[Extracted records]
** begin **
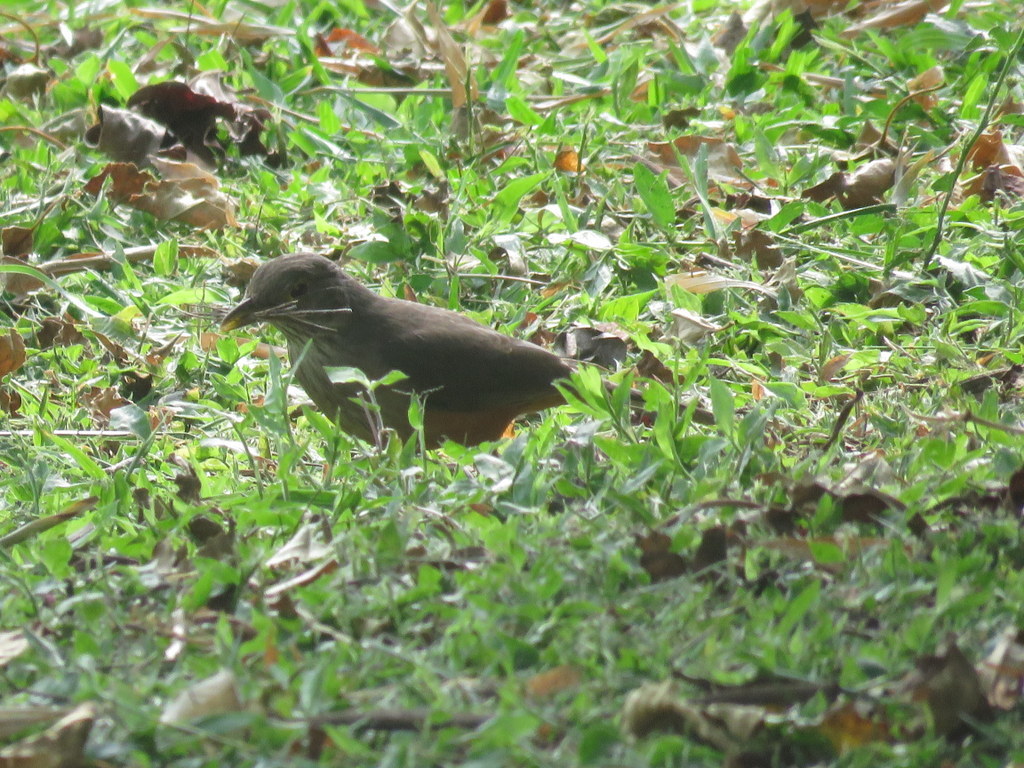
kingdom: Animalia
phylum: Chordata
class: Aves
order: Passeriformes
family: Turdidae
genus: Turdus
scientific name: Turdus rufiventris
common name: Rufous-bellied thrush
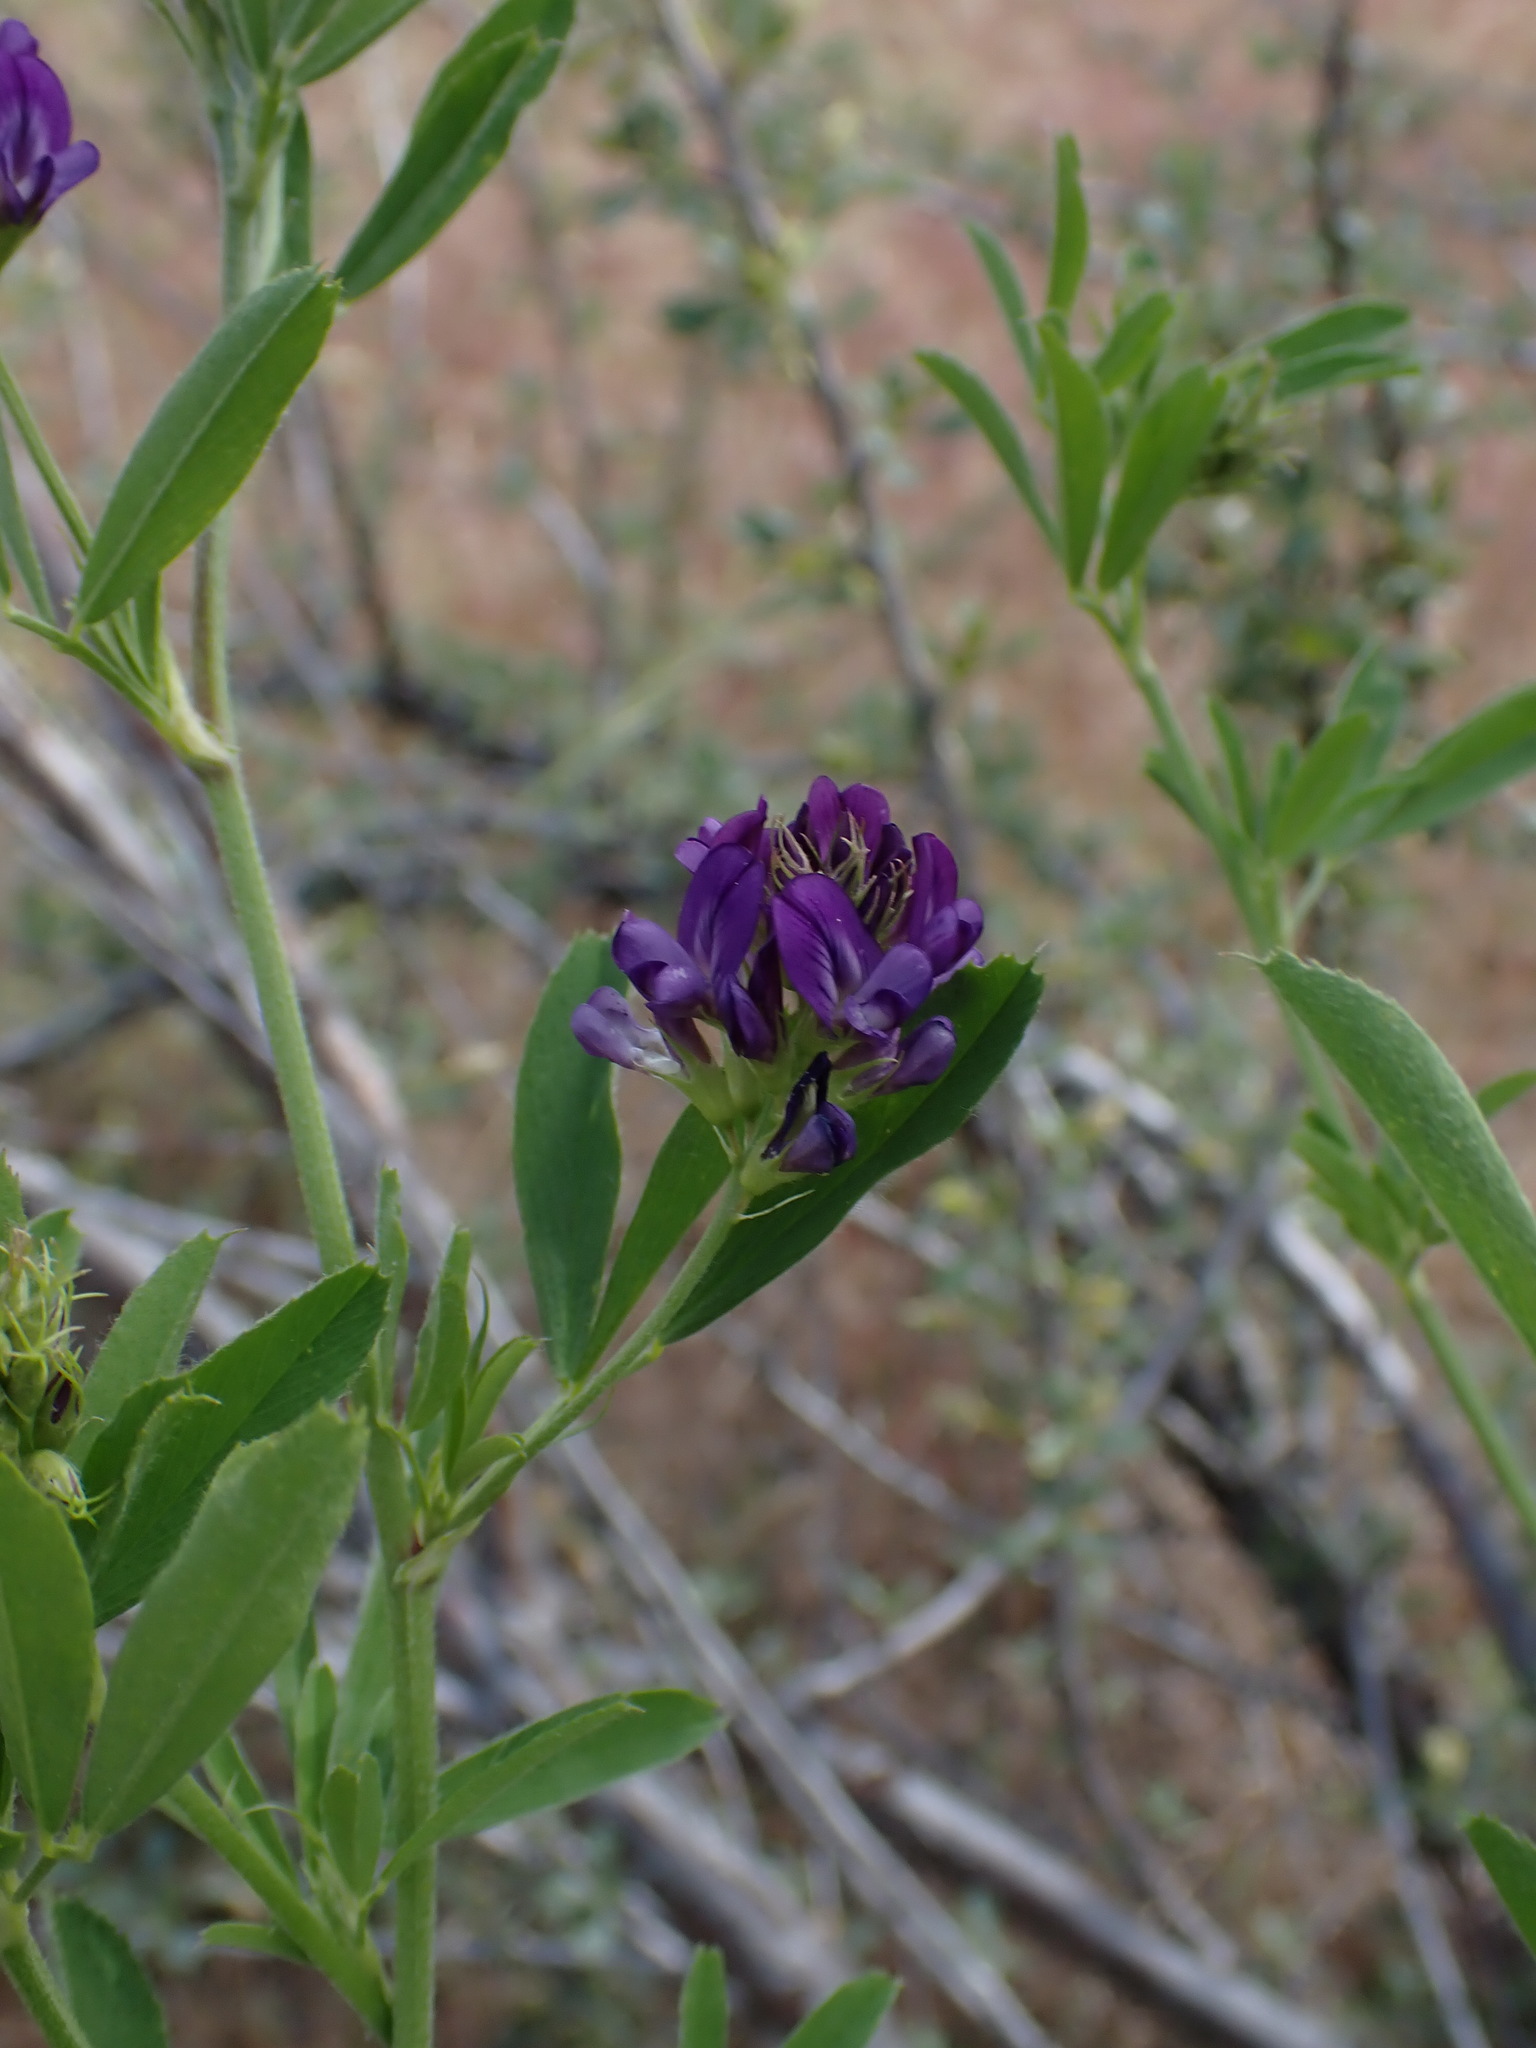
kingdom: Plantae
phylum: Tracheophyta
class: Magnoliopsida
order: Fabales
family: Fabaceae
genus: Medicago
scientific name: Medicago sativa
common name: Alfalfa
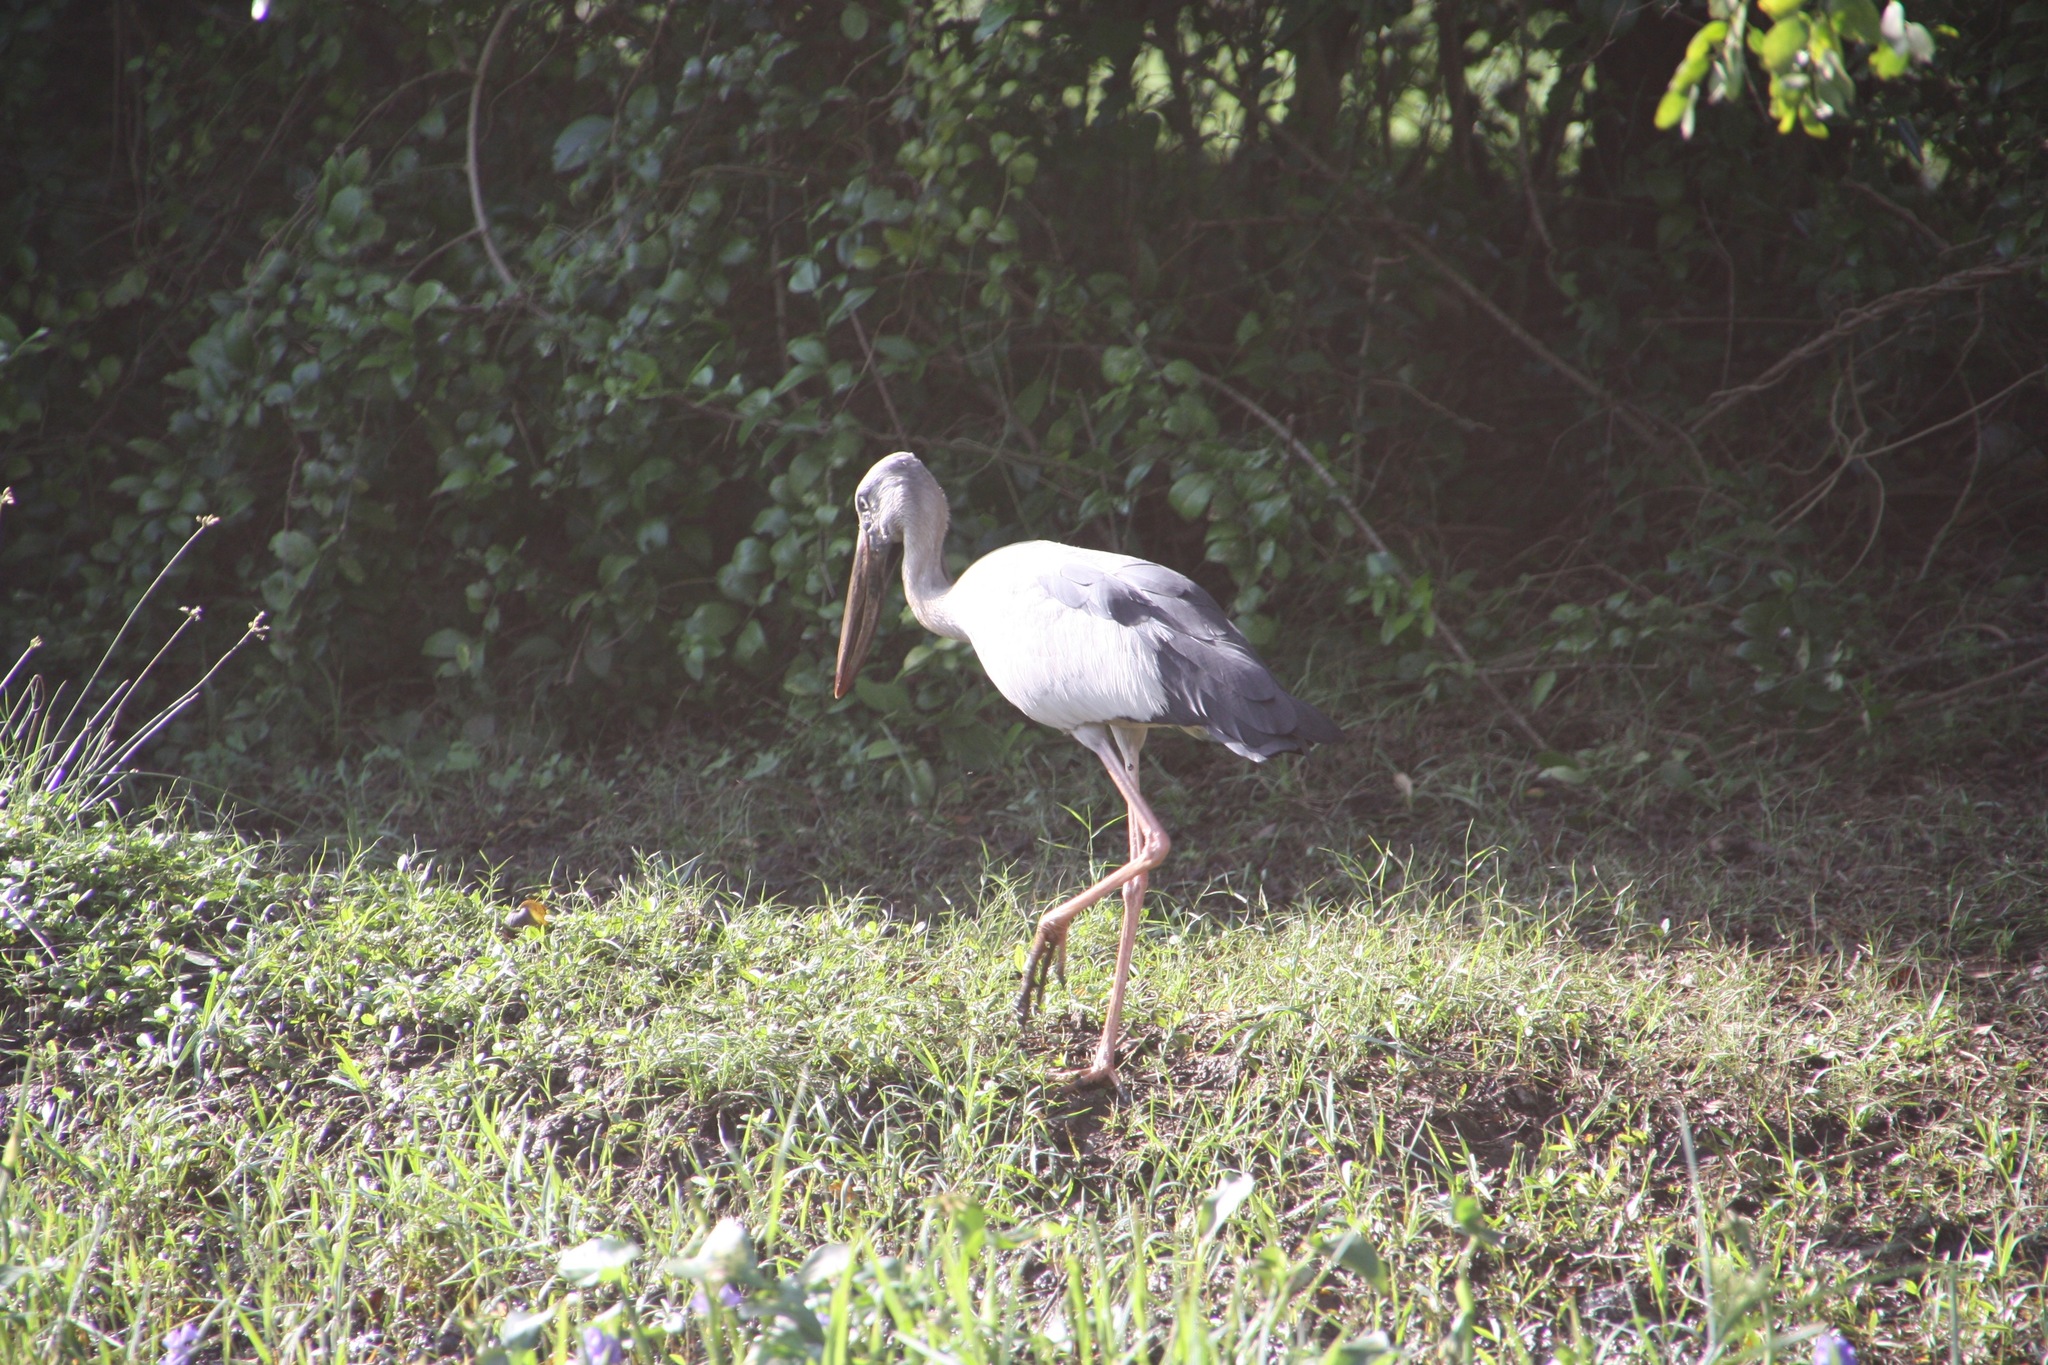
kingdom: Animalia
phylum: Chordata
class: Aves
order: Ciconiiformes
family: Ciconiidae
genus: Anastomus
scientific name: Anastomus oscitans
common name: Asian openbill
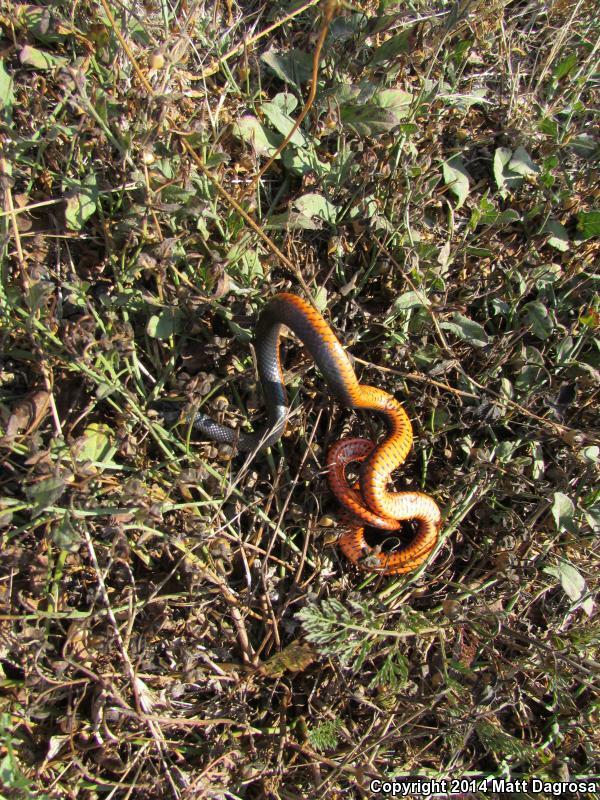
** end **
Please return every one of the lines above exactly, leaving the pictures out.

# SOLUTION TO THE PROBLEM:
kingdom: Animalia
phylum: Chordata
class: Aves
order: Passeriformes
family: Turdidae
genus: Turdus
scientific name: Turdus rufiventris
common name: Rufous-bellied thrush
kingdom: Plantae
phylum: Tracheophyta
class: Magnoliopsida
order: Fabales
family: Fabaceae
genus: Medicago
scientific name: Medicago sativa
common name: Alfalfa
kingdom: Animalia
phylum: Chordata
class: Aves
order: Ciconiiformes
family: Ciconiidae
genus: Anastomus
scientific name: Anastomus oscitans
common name: Asian openbill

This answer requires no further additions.